Merck’s KEYTRUDA Combination Shows Promising Results in Phase 3 KEYNOTE-B96 Trial for Ovarian Cancer

Merck (NYSE: MRK), operating as MSD outside the United States and Canada, has reported positive results from its Phase 3 KEYNOTE-B96 trial (ENGOT-ov65), which demonstrated significant benefits for patients with platinum-resistant recurrent ovarian cancer. The trial met its primary endpoint of progression-free survival (PFS) across all patients, irrespective of PD-L1 status, and achieved a secondary endpoint of overall survival (OS) among patients whose tumors express PD-L1.
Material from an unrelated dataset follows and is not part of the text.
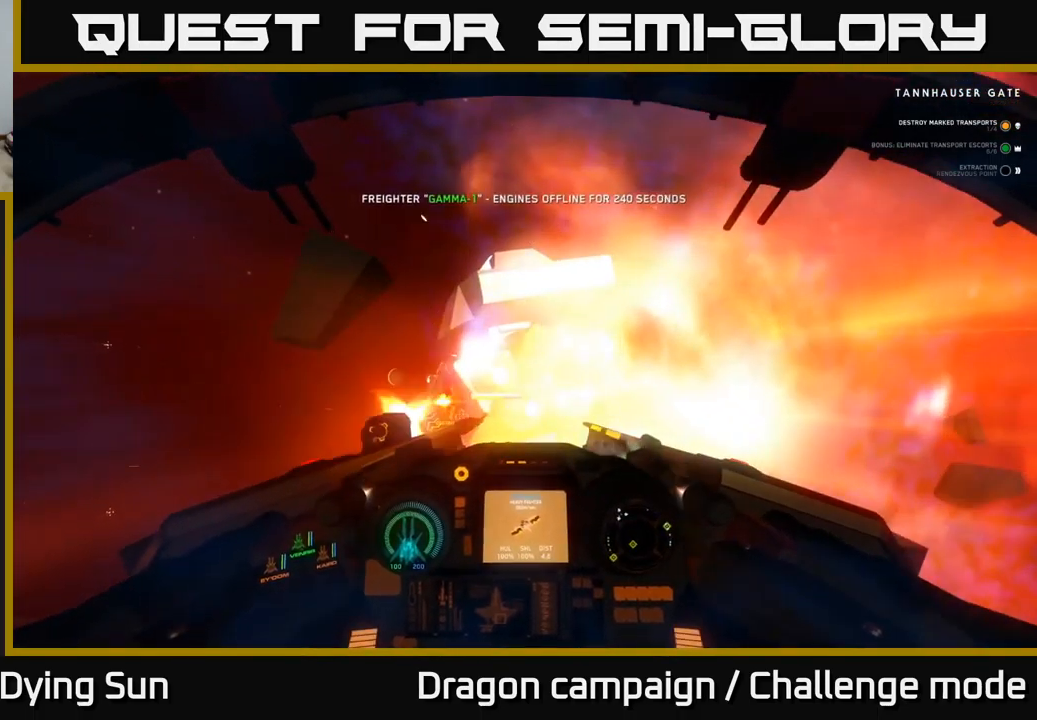
{"buttons": ["R2"], "left_stick": "left", "right_stick": "center", "events": [[117, "R2", "up"], [200, "R2", "down"], [200, "left_stick", "left"], [317, "R2", "up"], [317, "right_stick", "down-right"], [367, "right_stick", "center"], [400, "left_stick", "center"], [417, "R2", "down"], [483, "left_stick", "left"]]}
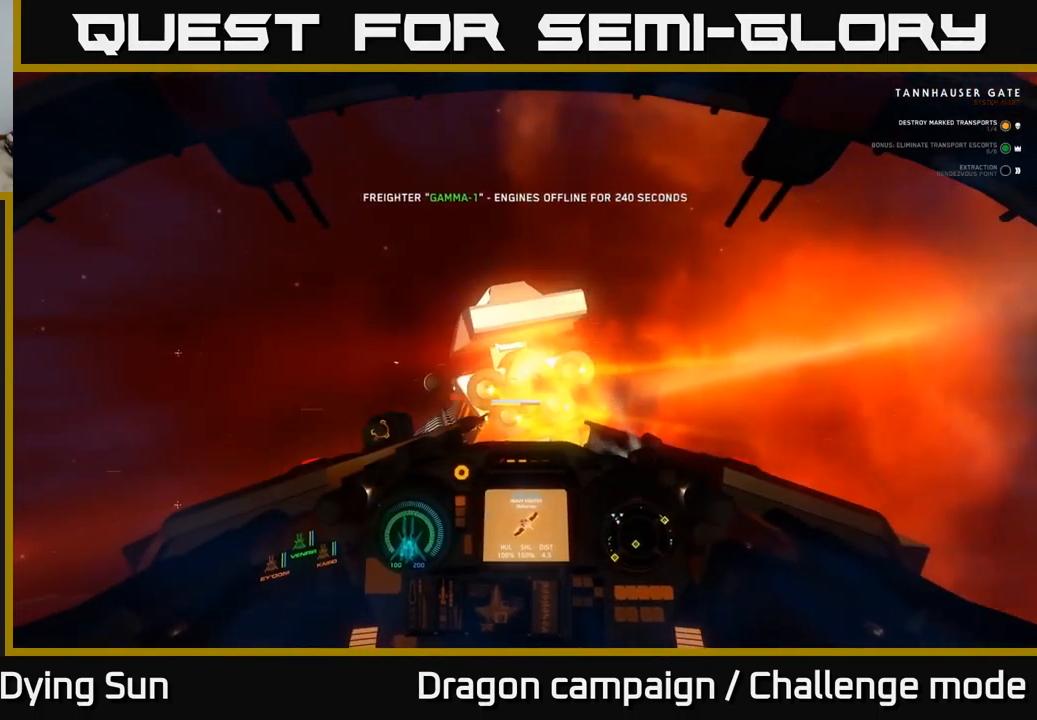
{"buttons": [], "left_stick": "center", "right_stick": "center", "events": [[33, "R2", "up"], [50, "right_stick", "down"], [117, "R2", "down"], [200, "left_stick", "center"], [233, "R2", "up"], [233, "right_stick", "down-left"], [317, "L2", "down"], [333, "R2", "down"], [400, "right_stick", "up-left"], [450, "right_stick", "center"], [467, "R2", "up"], [483, "L2", "up"]]}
The study assessed the efficacy of Merck’s anti-PD-1 therapy, KEYTRUDA® (pembrolizumab), in combination with chemotherapy (paclitaxel) with or without bevacizumab. This breakthrough provides new hope for patients facing a highly challenging form of ovarian cancer. Further evaluation of overall survival in the full study population is ongoing.

Independent analysis by the Data Monitoring Committee confirmed that the KEYTRUDA-based regimen significantly improved PFS for all patients and demonstrated a marked OS benefit among those with PD-L1-positive tumors (Combined Positive Score [CPS] ≥1). The safety profile of KEYTRUDA in this trial was consistent with prior studies, with no new safety issues identified.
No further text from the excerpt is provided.